= What this task involves =
Rewrite every line of the listing, putting "catalog number" in place of each "catalogue / barcode" and leaving everything else as it is.

= Material supplied =
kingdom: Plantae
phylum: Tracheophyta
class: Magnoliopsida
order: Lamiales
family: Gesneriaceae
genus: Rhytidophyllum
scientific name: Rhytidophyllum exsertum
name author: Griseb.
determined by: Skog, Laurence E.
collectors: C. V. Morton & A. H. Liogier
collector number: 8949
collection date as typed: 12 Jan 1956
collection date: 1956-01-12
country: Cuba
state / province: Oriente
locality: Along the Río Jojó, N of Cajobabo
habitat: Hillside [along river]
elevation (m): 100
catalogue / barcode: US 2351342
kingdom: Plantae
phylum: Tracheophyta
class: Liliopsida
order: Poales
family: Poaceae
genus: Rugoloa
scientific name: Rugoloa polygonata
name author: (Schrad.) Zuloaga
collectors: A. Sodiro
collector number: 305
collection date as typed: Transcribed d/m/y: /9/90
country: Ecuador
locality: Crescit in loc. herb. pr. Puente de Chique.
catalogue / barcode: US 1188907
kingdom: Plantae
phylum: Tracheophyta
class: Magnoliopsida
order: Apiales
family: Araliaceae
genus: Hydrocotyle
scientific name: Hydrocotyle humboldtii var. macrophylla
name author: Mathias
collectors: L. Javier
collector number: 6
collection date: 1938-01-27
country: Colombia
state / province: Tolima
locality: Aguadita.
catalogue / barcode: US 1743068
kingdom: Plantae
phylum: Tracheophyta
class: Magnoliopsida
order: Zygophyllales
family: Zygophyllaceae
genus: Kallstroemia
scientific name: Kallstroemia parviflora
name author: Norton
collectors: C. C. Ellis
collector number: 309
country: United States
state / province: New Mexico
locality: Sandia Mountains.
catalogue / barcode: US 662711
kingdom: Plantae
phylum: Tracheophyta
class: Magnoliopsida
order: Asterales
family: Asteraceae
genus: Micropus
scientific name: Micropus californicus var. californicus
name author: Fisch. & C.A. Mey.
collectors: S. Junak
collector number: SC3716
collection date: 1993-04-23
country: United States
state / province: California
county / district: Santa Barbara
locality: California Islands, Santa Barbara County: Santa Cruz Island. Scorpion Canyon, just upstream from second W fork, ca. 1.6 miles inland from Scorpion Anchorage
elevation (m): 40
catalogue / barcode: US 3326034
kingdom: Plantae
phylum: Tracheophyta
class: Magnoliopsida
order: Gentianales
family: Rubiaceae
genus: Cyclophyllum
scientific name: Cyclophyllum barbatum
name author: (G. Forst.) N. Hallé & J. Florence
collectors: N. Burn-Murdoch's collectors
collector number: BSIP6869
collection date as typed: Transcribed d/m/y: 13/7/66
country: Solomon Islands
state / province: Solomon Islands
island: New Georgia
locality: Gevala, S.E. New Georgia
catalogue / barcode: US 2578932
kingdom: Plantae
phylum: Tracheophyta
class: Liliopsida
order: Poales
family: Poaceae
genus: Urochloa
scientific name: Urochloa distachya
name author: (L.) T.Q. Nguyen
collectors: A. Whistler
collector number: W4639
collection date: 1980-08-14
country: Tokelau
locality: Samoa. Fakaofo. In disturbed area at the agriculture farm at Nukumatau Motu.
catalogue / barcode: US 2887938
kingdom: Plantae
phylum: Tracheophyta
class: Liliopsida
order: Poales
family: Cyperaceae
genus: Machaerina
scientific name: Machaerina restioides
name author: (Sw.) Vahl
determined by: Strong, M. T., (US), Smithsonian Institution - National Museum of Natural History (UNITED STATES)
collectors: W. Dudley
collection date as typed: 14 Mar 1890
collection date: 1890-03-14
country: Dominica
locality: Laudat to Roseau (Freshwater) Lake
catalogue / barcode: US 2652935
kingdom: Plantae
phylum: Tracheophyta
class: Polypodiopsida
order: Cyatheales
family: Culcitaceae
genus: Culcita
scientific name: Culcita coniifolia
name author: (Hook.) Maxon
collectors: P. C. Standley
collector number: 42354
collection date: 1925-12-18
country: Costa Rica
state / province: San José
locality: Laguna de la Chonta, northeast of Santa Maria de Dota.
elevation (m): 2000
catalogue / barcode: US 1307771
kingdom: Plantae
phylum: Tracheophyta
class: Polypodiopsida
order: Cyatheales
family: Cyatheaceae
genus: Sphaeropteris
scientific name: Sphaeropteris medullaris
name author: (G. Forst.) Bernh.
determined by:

= Full answer =
kingdom: Plantae
phylum: Tracheophyta
class: Magnoliopsida
order: Lamiales
family: Gesneriaceae
genus: Rhytidophyllum
scientific name: Rhytidophyllum exsertum
name author: Griseb.
determined by: Skog, Laurence E.
collectors: C. V. Morton & A. H. Liogier
collector number: 8949
collection date as typed: 12 Jan 1956
collection date: 1956-01-12
country: Cuba
state / province: Oriente
locality: Along the Río Jojó, N of Cajobabo
habitat: Hillside [along river]
elevation (m): 100
catalog number: US 2351342
kingdom: Plantae
phylum: Tracheophyta
class: Liliopsida
order: Poales
family: Poaceae
genus: Rugoloa
scientific name: Rugoloa polygonata
name author: (Schrad.) Zuloaga
collectors: A. Sodiro
collector number: 305
collection date as typed: Transcribed d/m/y: /9/90
country: Ecuador
locality: Crescit in loc. herb. pr. Puente de Chique.
catalog number: US 1188907
kingdom: Plantae
phylum: Tracheophyta
class: Magnoliopsida
order: Apiales
family: Araliaceae
genus: Hydrocotyle
scientific name: Hydrocotyle humboldtii var. macrophylla
name author: Mathias
collectors: L. Javier
collector number: 6
collection date: 1938-01-27
country: Colombia
state / province: Tolima
locality: Aguadita.
catalog number: US 1743068
kingdom: Plantae
phylum: Tracheophyta
class: Magnoliopsida
order: Zygophyllales
family: Zygophyllaceae
genus: Kallstroemia
scientific name: Kallstroemia parviflora
name author: Norton
collectors: C. C. Ellis
collector number: 309
country: United States
state / province: New Mexico
locality: Sandia Mountains.
catalog number: US 662711
kingdom: Plantae
phylum: Tracheophyta
class: Magnoliopsida
order: Asterales
family: Asteraceae
genus: Micropus
scientific name: Micropus californicus var. californicus
name author: Fisch. & C.A. Mey.
collectors: S. Junak
collector number: SC3716
collection date: 1993-04-23
country: United States
state / province: California
county / district: Santa Barbara
locality: California Islands, Santa Barbara County: Santa Cruz Island. Scorpion Canyon, just upstream from second W fork, ca. 1.6 miles inland from Scorpion Anchorage
elevation (m): 40
catalog number: US 3326034
kingdom: Plantae
phylum: Tracheophyta
class: Magnoliopsida
order: Gentianales
family: Rubiaceae
genus: Cyclophyllum
scientific name: Cyclophyllum barbatum
name author: (G. Forst.) N. Hallé & J. Florence
collectors: N. Burn-Murdoch's collectors
collector number: BSIP6869
collection date as typed: Transcribed d/m/y: 13/7/66
country: Solomon Islands
state / province: Solomon Islands
island: New Georgia
locality: Gevala, S.E. New Georgia
catalog number: US 2578932
kingdom: Plantae
phylum: Tracheophyta
class: Liliopsida
order: Poales
family: Poaceae
genus: Urochloa
scientific name: Urochloa distachya
name author: (L.) T.Q. Nguyen
collectors: A. Whistler
collector number: W4639
collection date: 1980-08-14
country: Tokelau
locality: Samoa. Fakaofo. In disturbed area at the agriculture farm at Nukumatau Motu.
catalog number: US 2887938
kingdom: Plantae
phylum: Tracheophyta
class: Liliopsida
order: Poales
family: Cyperaceae
genus: Machaerina
scientific name: Machaerina restioides
name author: (Sw.) Vahl
determined by: Strong, M. T., (US), Smithsonian Institution - National Museum of Natural History (UNITED STATES)
collectors: W. Dudley
collection date as typed: 14 Mar 1890
collection date: 1890-03-14
country: Dominica
locality: Laudat to Roseau (Freshwater) Lake
catalog number: US 2652935
kingdom: Plantae
phylum: Tracheophyta
class: Polypodiopsida
order: Cyatheales
family: Culcitaceae
genus: Culcita
scientific name: Culcita coniifolia
name author: (Hook.) Maxon
collectors: P. C. Standley
collector number: 42354
collection date: 1925-12-18
country: Costa Rica
state / province: San José
locality: Laguna de la Chonta, northeast of Santa Maria de Dota.
elevation (m): 2000
catalog number: US 1307771
kingdom: Plantae
phylum: Tracheophyta
class: Polypodiopsida
order: Cyatheales
family: Cyatheaceae
genus: Sphaeropteris
scientific name: Sphaeropteris medullaris
name author: (G. Forst.) Bernh.
determined by:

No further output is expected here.